* **Exercise details**: In the entries below, copy word for word the lines from the line with "Get a Quote Today" to the line with "Email us at", including both of those lines.

---------- Exercise material

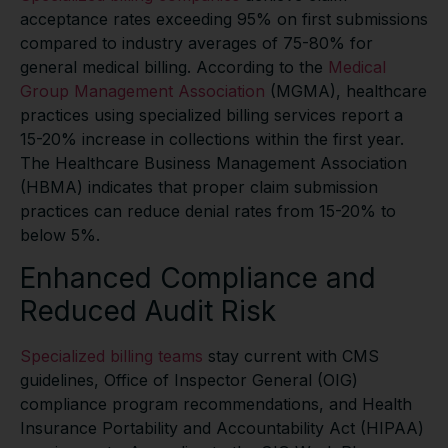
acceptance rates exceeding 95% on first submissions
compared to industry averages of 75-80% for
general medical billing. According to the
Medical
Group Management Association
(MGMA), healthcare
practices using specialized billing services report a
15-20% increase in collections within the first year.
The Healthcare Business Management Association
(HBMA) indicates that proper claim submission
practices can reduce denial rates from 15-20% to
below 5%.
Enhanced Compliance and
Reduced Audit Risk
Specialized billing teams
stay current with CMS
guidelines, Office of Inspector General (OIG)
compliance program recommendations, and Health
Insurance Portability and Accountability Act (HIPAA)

--------------------
---------- Exercise material

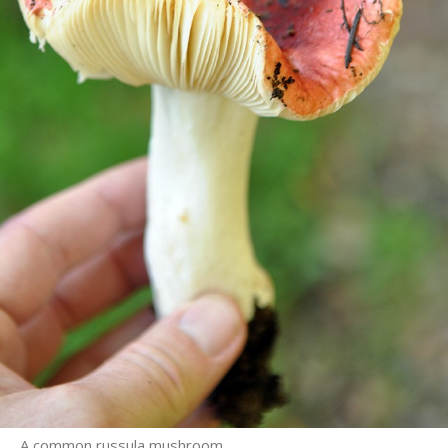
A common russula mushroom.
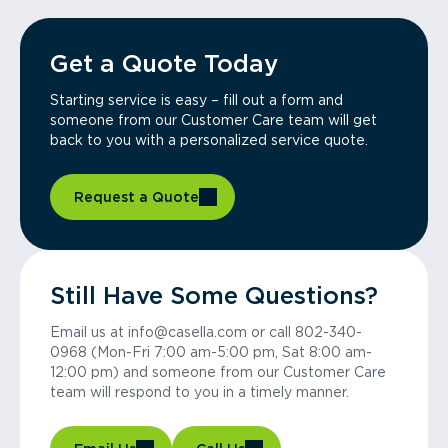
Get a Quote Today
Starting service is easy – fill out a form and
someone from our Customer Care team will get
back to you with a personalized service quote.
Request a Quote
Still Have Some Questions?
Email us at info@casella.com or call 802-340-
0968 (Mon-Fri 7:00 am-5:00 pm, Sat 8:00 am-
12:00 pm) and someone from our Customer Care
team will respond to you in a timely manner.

--------------------

* **Answer for this exercise**:
Get a Quote Today
Starting service is easy – fill out a form and
someone from our Customer Care team will get
back to you with a personalized service quote.
Request a Quote
Still Have Some Questions?
Email us at info@casella.com or call 802-340-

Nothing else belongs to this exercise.